# APPLY WHAT YOU READ
A: According to the data inventory text, which attribute serves as the governing classification for content?
B: Write out everything in the data inventory text from "Data and Information Inventory and Attributes - Data" down to "regulations governing both.".

-- READING TEXT follows --

Data and Information Inventory and Attributes - Data and Information Governance Context
Data and Information Inventory and Attributes
Data and Information Governance Context
Why Data and Information in a Single Inventory
The most common assumption practitioners bring to a data inventory is that it governs structured data — database records, CSV files, JSON payloads. The Data and Information Inventory is deliberately broader: it governs both data (structured, schema-bound, machine-readable content) and information (unstructured or semi-structured content such as PDF documents, images, audio files, contracts, and regulatory submissions). These two forms are governed together under a single Noun Type because the enterprise produces, moves, protects, and must comply with regulations governing both.
The distinction between data and information is philosophically contested — particularly in the context of AI systems, which treat a database record, a PDF document, and an audio transcript as equally machine-consumable inputs. Rather than imposing a philosophical boundary that breaks down under AI workloads, this inventory uses the Structure attribute as the governing classification: Structured, Semi-Structured, or Unstructured. This is an objective, durable, and AI-friendly distinction that does not depend on whether advanced processing systems can read the content. The governance obligations that apply to a Customer Profile — ownership, sensitivity, retention, disposal, regulatory compliance — apply regardless of whether that profile is stored as a relational database record (Structured) or a scanned paper form converted to PDF (Unstructured).
Enterprises that govern only structured data leave an unquantified portion of their information landscape ungoverned. Contract documents, regulatory filings, insurance claims, engineering drawings, and audio recordings are frequently the most sensitive and most heavily regulated content the enterprise handles — and they are almost always unstructured. A data governance program that does not reach them is incomplete by design.
What a Noun Instance Is in This Inventory
Every record in the Data and Information Inventory is a Noun Instance of the Data and Information Noun Type — a named, governed type of content, not a specific physical record, file, or database row. “Customer Profile” is a Noun Instance. A specific customer record in the Salesforce CRM database is an instance of the “Customer Profile” type. This distinction — between the governed type and the physical instance — is the defining architectural principle of this inventory.

-- READING TEXT concluded --
-- DATA EXCERPTS follows --

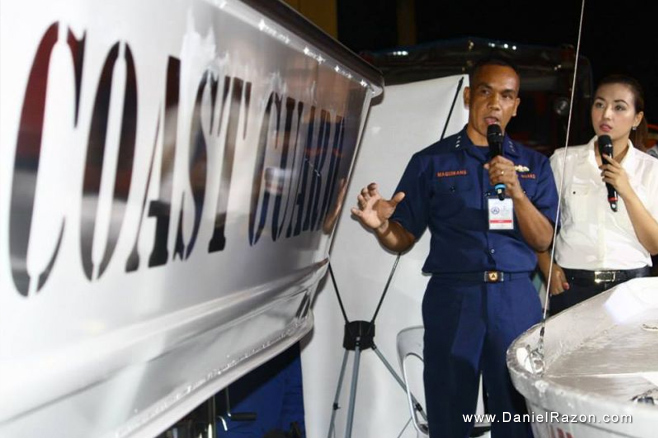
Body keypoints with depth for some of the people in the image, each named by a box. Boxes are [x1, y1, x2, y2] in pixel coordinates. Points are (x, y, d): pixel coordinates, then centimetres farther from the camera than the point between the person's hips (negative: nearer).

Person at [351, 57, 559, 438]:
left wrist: (517, 192, -14)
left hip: (517, 299, 2)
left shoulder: (535, 165, 10)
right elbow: (403, 239, 3)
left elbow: (543, 240, 2)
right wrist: (381, 226, -20)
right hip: (452, 298, -1)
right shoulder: (431, 162, 4)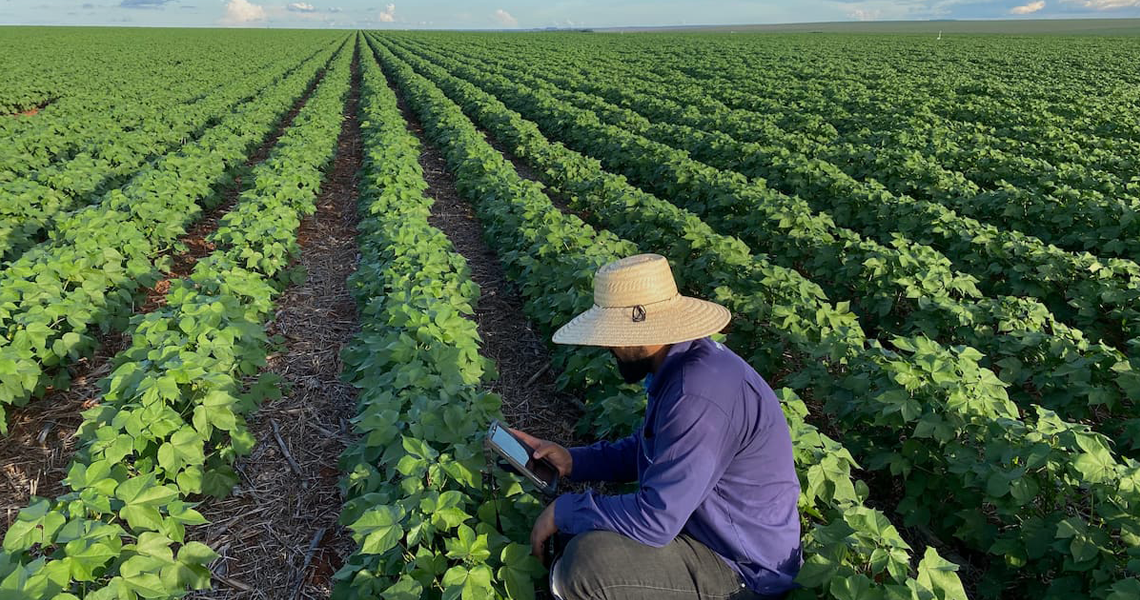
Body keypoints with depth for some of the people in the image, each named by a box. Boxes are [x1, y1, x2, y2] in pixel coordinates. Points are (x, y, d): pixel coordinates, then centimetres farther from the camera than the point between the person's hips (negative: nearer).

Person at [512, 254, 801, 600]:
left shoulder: (697, 396, -32)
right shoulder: (678, 363, 0)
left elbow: (654, 521, -29)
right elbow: (647, 451, 13)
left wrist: (563, 511, -16)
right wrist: (572, 461, 2)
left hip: (744, 570, -9)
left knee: (586, 561, -26)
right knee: (580, 526, 9)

-- DATA EXCERPTS concluded --

# RESPONSES BY ITEM NUMBER
A: The Structure attribute, with the values Structured, Semi-Structured, or Unstructured.

B:
Data and Information Inventory and Attributes - Data and Information Governance Context
Data and Information Inventory and Attributes
Data and Information Governance Context
Why Data and Information in a Single Inventory
The most common assumption practitioners bring to a data inventory is that it governs structured data — database records, CSV files, JSON payloads. The Data and Information Inventory is deliberately broader: it governs both data (structured, schema-bound, machine-readable content) and information (unstructured or semi-structured content such as PDF documents, images, audio files, contracts, and regulatory submissions). These two forms are governed together under a single Noun Type because the enterprise produces, moves, protects, and must comply with regulations governing both.